Scott Rosamund, Wilkinson Stephen
Oxf J Leg Stud. 2017 Dec;37(4):886-915. doi: 10.1093/ojls/gqx012. Epub 2017 Aug 11.
In a legal 'first', the UK removed a prohibition against modifying embryos in human reproduction, to enable mitochondrial replacement techniques (MRTs), a move the Government distanced from 'germline genetic modification', which it aligned with modifying the nuclear genome. This paper (1) analyzes the uses and meanings of this term in UK/US legal and policy debates; and (2) evaluates related ethical concerns about identity. It shows that, with respect to identity, MRTs and nuclear genome editing techniques such as CRISPR/Cas-9 (now a policy topic), are not as different as has been supposed. While it does not follow that the two should be treated exactly alike, one of the central reasons offered for treating MRTs more permissively than nuclear genetic modification, and for not regarding MRTs as 'germline genetic modification', is thereby in doubt. Identity cannot, by itself, do the work thus far assigned to it, explicitly or otherwise, in law and policy.

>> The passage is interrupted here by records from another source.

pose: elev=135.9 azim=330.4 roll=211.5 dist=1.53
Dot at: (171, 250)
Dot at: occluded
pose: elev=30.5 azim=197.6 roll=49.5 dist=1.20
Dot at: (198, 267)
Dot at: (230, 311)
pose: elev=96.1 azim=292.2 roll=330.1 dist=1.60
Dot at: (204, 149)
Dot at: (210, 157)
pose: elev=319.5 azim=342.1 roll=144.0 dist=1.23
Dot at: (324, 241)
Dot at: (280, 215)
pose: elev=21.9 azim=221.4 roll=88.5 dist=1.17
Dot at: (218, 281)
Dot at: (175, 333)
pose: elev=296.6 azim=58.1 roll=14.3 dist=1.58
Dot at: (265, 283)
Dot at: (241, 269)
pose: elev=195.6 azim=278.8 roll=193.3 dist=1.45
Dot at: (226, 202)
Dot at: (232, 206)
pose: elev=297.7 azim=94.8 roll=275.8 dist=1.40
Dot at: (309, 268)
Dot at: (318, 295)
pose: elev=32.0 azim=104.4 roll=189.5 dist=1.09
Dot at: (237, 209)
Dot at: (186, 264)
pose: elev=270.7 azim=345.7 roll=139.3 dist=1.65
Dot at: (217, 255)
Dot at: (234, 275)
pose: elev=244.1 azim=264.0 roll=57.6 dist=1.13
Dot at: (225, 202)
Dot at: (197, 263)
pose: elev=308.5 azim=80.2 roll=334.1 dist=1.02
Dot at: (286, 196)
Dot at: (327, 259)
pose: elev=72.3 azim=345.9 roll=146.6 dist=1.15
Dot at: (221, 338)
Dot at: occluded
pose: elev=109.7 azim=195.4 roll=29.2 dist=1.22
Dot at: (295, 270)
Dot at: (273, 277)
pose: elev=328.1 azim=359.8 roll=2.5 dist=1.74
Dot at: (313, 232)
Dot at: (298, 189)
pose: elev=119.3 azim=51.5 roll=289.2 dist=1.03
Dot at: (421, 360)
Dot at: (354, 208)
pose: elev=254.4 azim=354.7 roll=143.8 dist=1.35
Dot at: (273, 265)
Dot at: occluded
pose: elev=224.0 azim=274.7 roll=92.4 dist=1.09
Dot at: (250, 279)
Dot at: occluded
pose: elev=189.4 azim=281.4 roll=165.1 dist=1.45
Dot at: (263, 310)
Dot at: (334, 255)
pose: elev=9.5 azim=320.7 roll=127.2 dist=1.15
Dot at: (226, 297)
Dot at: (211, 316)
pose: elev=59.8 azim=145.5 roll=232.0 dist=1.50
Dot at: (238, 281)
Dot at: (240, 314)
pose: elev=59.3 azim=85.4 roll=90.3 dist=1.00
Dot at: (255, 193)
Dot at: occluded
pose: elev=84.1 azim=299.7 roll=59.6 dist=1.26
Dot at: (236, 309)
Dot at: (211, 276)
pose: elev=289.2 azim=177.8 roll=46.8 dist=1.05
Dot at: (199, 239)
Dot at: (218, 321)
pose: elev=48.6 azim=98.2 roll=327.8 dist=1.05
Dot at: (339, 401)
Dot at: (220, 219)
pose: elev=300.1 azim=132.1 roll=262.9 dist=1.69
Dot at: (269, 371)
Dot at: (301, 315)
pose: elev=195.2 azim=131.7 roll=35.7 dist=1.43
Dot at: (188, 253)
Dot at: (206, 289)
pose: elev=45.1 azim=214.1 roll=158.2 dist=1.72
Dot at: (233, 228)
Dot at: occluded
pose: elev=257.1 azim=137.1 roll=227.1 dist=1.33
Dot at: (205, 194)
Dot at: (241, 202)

在一项法律“首例”中,英国取消了对人类生殖中修改胚胎的禁令,以启用线粒体替代技术(MRTs),政府将此举与“生殖系基因改造”区分开来,认为它与修改核基因组类似。本文(1)分析了该术语在英美法律和政策辩论中的用途和含义;(2)评估了相关的身份伦理问题。结果表明,在身份方面,MRTs与诸如CRISPR/Cas-9之类的核基因组编辑技术(现已成为一个政策话题)并不像人们认为的那样不同。虽然不能由此得出两者应被完全同等对待的结论,但相较于核基因改造更宽容地对待MRTs以及不将MRTs视为“生殖系基因改造”的一个主要理由因此受到质疑。身份本身无法完成迄今为止在法律和政策中明确或隐含赋予它的任务。